Homeless Services Non-Profit In Long Beach Wins $750k Grant
- By Ryan ZumMallen
- | Wednesday, 01 December 2010 09:58
2:30pm | Efforts to address and tackle the problem of homelessness received a big boost earlier today, as Mental Health America will receive grants worth $750,000 over the next three years to continue their work in downtown Long Beach.
The Conrad N. Hilton Foundation announced more than $13 million in grants as part of a five-year drive to end chronic homelessness in Los Angeles County. The city of Long Beach Health & Human Services department estimates that around 4,000 people are homeless in Long Beach every day.
Mental Health America was one of four organizations to receive funding aimed at moving homeless people into permanent housing. The St. Joseph Center in Venice, Skid Row Housing Trust in downtown Los Angeles and Step Up On Second in Hollywood will also receive $750,000 each.
Martha Long, a leader with Mental Health America and co-chair of the local Homeless Connection Initiative, says she is thrilled with the funding.
"We're just trying to address the chronic homeless population in Long Beach," she told the Long Beach Post today. "Now this is going to give actual money allocated to healthcare and case management, which we know are two of the absolute critical things when you're trying to work with this population."

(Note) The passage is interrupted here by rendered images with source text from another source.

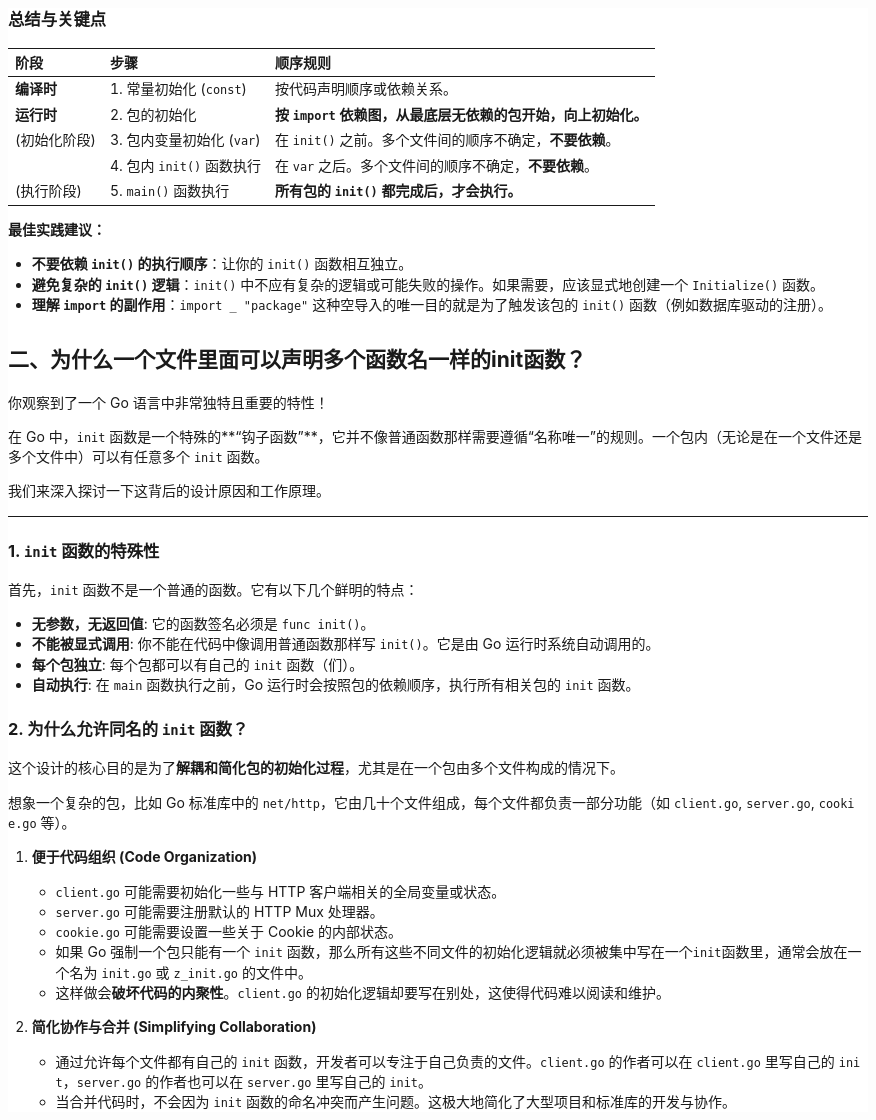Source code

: ### 总结与关键点

| 阶段 | 步骤 | 顺序规则 |
| :--- | :--- | :--- |
| **编译时** | 1. 常量初始化 (`const`) | 按代码声明顺序或依赖关系。 |
| **运行时** | 2. 包的初始化 | **按 `import` 依赖图，从最底层无依赖的包开始，向上初始化。** |
| (初始化阶段)| 3. 包内变量初始化 (`var`) | 在 `init()` 之前。多个文件间的顺序不确定，**不要依赖**。 |
| | 4. 包内 `init()` 函数执行 | 在 `var` 之后。多个文件间的顺序不确定，**不要依赖**。 |
| (执行阶段)| 5. `main()` 函数执行 | **所有包的 `init()` 都完成后，才会执行。** |

**最佳实践建议：**
*   **不要依赖 `init()` 的执行顺序**：让你的 `init()` 函数相互独立。
*   **避免复杂的 `init()` 逻辑**：`init()` 中不应有复杂的逻辑或可能失败的操作。如果需要，应该显式地创建一个 `Initialize()` 函数。
*   **理解 `import` 的副作用**：`import _ "package"` 这种空导入的唯一目的就是为了触发该包的 `init()` 函数（例如数据库驱动的注册）。

## 二、为什么一个文件里面可以声明多个函数名一样的init函数？
你观察到了一个 Go 语言中非常独特且重要的特性！

在 Go 中，`init` 函数是一个特殊的**“钩子函数”**，它并不像普通函数那样需要遵循“名称唯一”的规则。一个包内（无论是在一个文件还是多个文件中）可以有任意多个 `init` 函数。

我们来深入探讨一下这背后的设计原因和工作原理。

---

### 1. `init` 函数的特殊性

首先，`init` 函数不是一个普通的函数。它有以下几个鲜明的特点：
*   **无参数，无返回值**: 它的函数签名必须是 `func init()`。
*   **不能被显式调用**: 你不能在代码中像调用普通函数那样写 `init()`。它是由 Go 运行时系统自动调用的。
*   **每个包独立**: 每个包都可以有自己的 `init` 函数（们）。
*   **自动执行**: 在 `main` 函数执行之前，Go 运行时会按照包的依赖顺序，执行所有相关包的 `init` 函数。

### 2. 为什么允许同名的 `init` 函数？

这个设计的核心目的是为了**解耦和简化包的初始化过程**，尤其是在一个包由多个文件构成的情况下。

想象一个复杂的包，比如 Go 标准库中的 `net/http`，它由几十个文件组成，每个文件都负责一部分功能（如 `client.go`, `server.go`, `cookie.go` 等）。

1.  **便于代码组织 (Code Organization)**
    *   `client.go` 可能需要初始化一些与 HTTP 客户端相关的全局变量或状态。
    *   `server.go` 可能需要注册默认的 HTTP Mux 处理器。
    *   `cookie.go` 可能需要设置一些关于 Cookie 的内部状态。
    *   如果 Go 强制一个包只能有一个 `init` 函数，那么所有这些不同文件的初始化逻辑就必须被集中写在一个`init`函数里，通常会放在一个名为 `init.go` 或 `z_init.go` 的文件中。
    *   这样做会**破坏代码的内聚性**。`client.go` 的初始化逻辑却要写在别处，这使得代码难以阅读和维护。

2.  **简化协作与合并 (Simplifying Collaboration)**
    *   通过允许每个文件都有自己的 `init` 函数，开发者可以专注于自己负责的文件。`client.go` 的作者可以在 `client.go` 里写自己的 `init`，`server.go` 的作者也可以在 `server.go` 里写自己的 `init`。
    *   当合并代码时，不会因为 `init` 函数的命名冲突而产生问题。这极大地简化了大型项目和标准库的开发与协作。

Long says the funding will allow the organization to hire a part-time nurse and a case manager, as well as increase Mental Health America's efforts to reach the most vulnerable members of the homeless population with the most critical needs. Last year, MHA put 65 people into permanent housing, which Long says is the ultimate goal.
"This is a huge opportunity for the city of Long Beach, very specifically," she said. MHA has been successful in recent years by connecting a vast network of homeless resources such as housing with the Villages at Cabrillo, and larger organizations such as PATH Partners.
"This is proving successful around the country. It's the only thing that seems to have worked so far."